**WHAT THE TASK ASKS:**
Below are the entries; output exactly the lines from the one containing "Генеральное проектирование" through the final line, inclusive.

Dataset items
-- Opening Marker --
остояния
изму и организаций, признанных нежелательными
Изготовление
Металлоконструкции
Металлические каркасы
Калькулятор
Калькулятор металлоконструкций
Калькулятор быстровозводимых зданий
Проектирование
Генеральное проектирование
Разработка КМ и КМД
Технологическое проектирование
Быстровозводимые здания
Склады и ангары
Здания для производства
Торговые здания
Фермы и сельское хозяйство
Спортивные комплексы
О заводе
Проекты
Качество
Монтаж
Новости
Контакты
-- Closing Marker --
**SOLUTION BELOW:**
Генеральное проектирование
Разработка КМ и КМД
Технологическое проектирование
Быстровозводимые здания
Склады и ангары
Здания для производства
Торговые здания
Фермы и сельское хозяйство
Спортивные комплексы
О заводе
Проекты
Качество
Монтаж
Новости
Контакты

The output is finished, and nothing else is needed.